USO of Metropolitan Washington, the local USO affiliate, will staff both facilities with some full-time staff and many volunteers, but just how many is still unknown.

"I think that's going to be one of those things we're going to have to wait and see," said Elaine Rogers, president of USO Metro. "We have about 5,000 USO volunteers in the metropolitan area, but [they're] not all hospital-related. We have hundreds of volunteers right now who help us with hospital programs, and we'll be expanding that."

And USO Metro plans to provide many programs, including everything from celebrities coming for autograph sessions to possibly having chefs come in to do cooking programs.

"We're really, really excited about this," Rogers said. "[We're] trying to take some of the things that everybody experiences in life and kind of bring them to that center."

The chance to get out of a hospital environment and relax somewhere that feels more like home is an important part of the healing process, said Deborah Mullen, wife of Navy Adm. Mike Mullen, chairman of the Joint Chiefs of Staff and a nonvoting member of the USO Metro board.

"I really do believe [this] is going to be a significant assist in the healing process, just because of the ability to get away, to be calm, to be out of the hospital with the noises and the smells -- all of the things that go on in a hospital," she said. "This will be just a very quiet peaceful environment."

Mullen said she knows first-hand the effect these centers can have on wounded warriors and their families. When she travels with her husband, she makes a point of trying to visit USO airport centers or nearby family centers.

Recently she visited a family center in Germany.

"What they're going to do here, it's very similar to the [USO Warrior Center] in Landstuhl, which Michael and I just visited before Christmas," Mullen said. "I think what we can expect is the same sort of place that's almost a home away from home. It's outside the hospital, but yet on the campus, easily reachable. It's a place, really, for rest, restoration, respite -- a comfortable place to go where you can just renew."

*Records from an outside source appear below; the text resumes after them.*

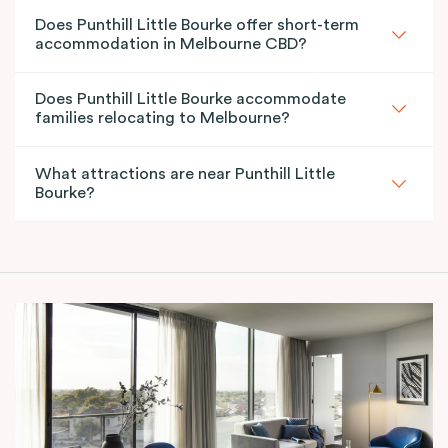
Does Punthill Little Bourke offer short-term
accommodation in Melbourne CBD?
Does Punthill Little Bourke accommodate
families relocating to Melbourne?
What attractions are near Punthill Little
Bourke?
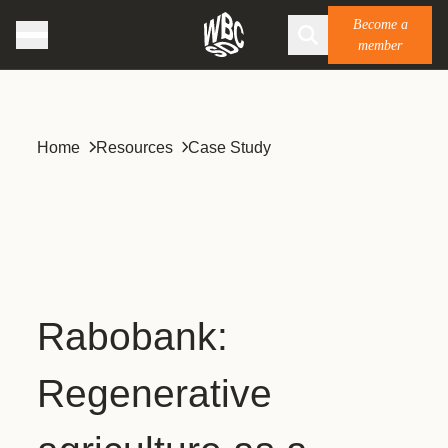
Become a
member
Home
Resources
Case Study
Rabobank:
Regenerative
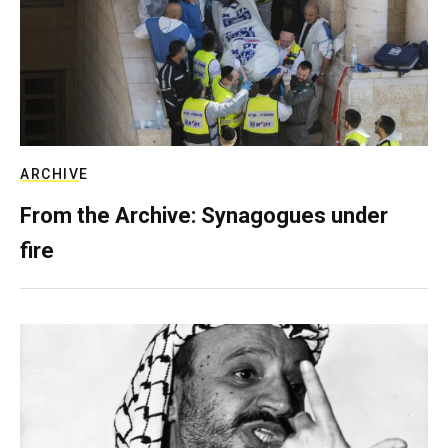
ARCHIVE
From the Archive: Synagogues under
fire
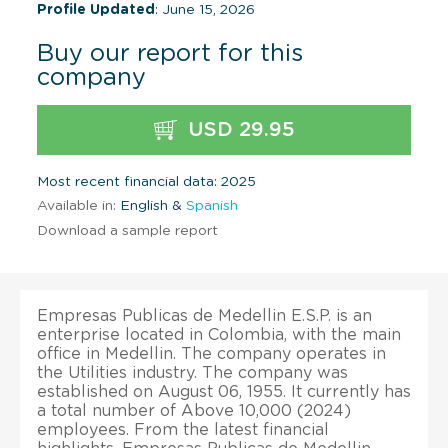
Profile Updated
: June 15, 2026
Buy our report for this
company
USD 29.95
Most recent financial data: 2025
Available in:
English &
Spanish
Download a sample report
Empresas Publicas de Medellin E.S.P. is an
enterprise located in Colombia, with the main
office in Medellin. The company operates in
the Utilities industry. The company was
established on August 06, 1955. It currently has
a total number of Above 10,000 (2024)
employees. From the latest financial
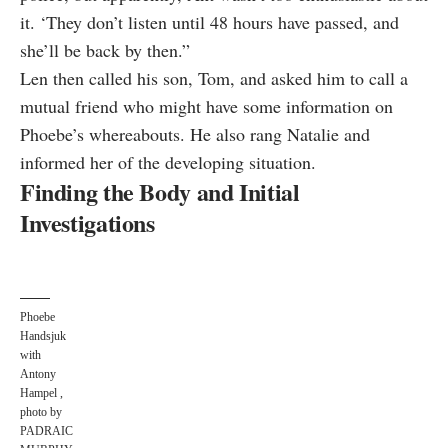
it. ‘They don’t listen until 48 hours have passed, and
she’ll be back by then.”
Len then called his son, Tom, and asked him to call a
mutual friend who might have some information on
Phoebe’s whereabouts. He also rang Natalie and
informed her of the developing situation.
Finding the Body and Initial
Investigations
Phoebe
Handsjuk
with
Antony
Hampel ,
photo by
PADRAIC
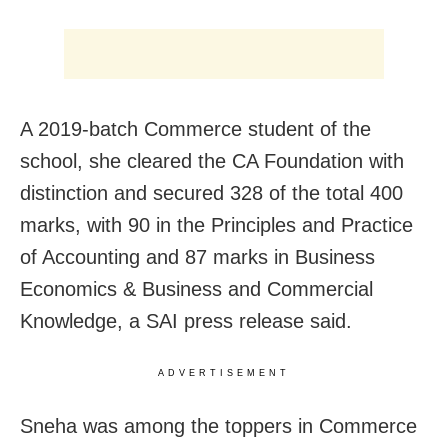
A 2019-batch Commerce student of the
school, she cleared the CA Foundation with
distinction and secured 328 of the total 400
marks, with 90 in the Principles and Practice
of Accounting and 87 marks in Business
Economics & Business and Commercial
Knowledge, a SAI press release said.
ADVERTISEMENT
Sneha was among the toppers in Commerce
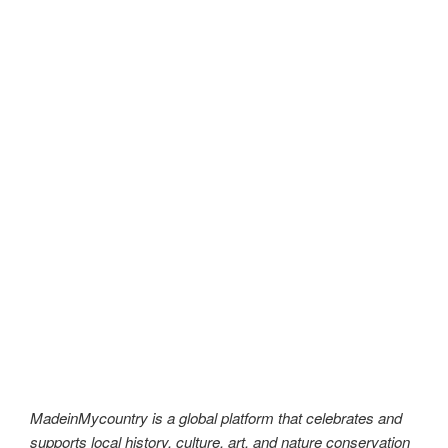
MadeinMycountry is a global platform that celebrates and
supports local history, culture, art, and nature conservation
efforts. For two decades, we have been sponsoring local
museums, cultural organizations, travel destinations,
historical sites and various cultural events around the world.
#MadeinMycountry,#SayMadein2win,#Asia,#India,#Europe,
#America,#SudAmerica,#Oceania,#Africa,#US,#EU,#ItisM
adeinMycountry,#History,#Culture,#Nature,#Art,#MadeinM
ycountryCenter,#MadeinMycountryNature,#MadeinMycoun
tryNET,#MadeinMycountryCulture,#MadeinMycountryNET,
#MadeinMycountryArt,#MadeinMycountryHistory,#Madein
MycountrySponsorships,#MadeinMycountryWorld,#Madein
MycountryIntl,#Global,#Worldwide,#Nature,#Travel,#Traditi
on,#MadeinMycountryWorldWide,#Independent,#NFT,#Digi
talCurrency,#Independent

But it's not just the warriors who need to be able to get away from the sights, sounds and smells associated with a hospital stay. Family members also need that respite. The USO centers will give families a place to relax outside their rooms at a Fisher House, the Navy Lodge or motel where they're staying.

While the homey feel surely will be welcome, Mullen said, at some point those relaxing in the new home-like family centers will recognize that these centers are really the American people showing their support and gratitude to the nation's servicemembers and their families.

"I think this is an expression of the citizens of our country wanting to help support our men and women," Mullen said. "I think that will register with them."

Gibson said he expects the two facilities to cost about $25 million to build, equip and furnish. The USO, however, is hoping to raise $100 million. That would cover the cost of the construction another $20 million to $25 million to endow their perpetual operation, including permanent staff and some supplies, and $50 million to support an array of "best-in-class programs" to support wounded warriors and their families.

Should fundraising go smoothly, Gibson said, he's hoping to break ground on the Bethesda center July 4 and would like to see both buildings completed by Sept. 15, 2011, the day the Walter Reed Army Medical Center in Washington, D.C., is scheduled to close, with its patients moving to Bethesda or Fort Belvoir.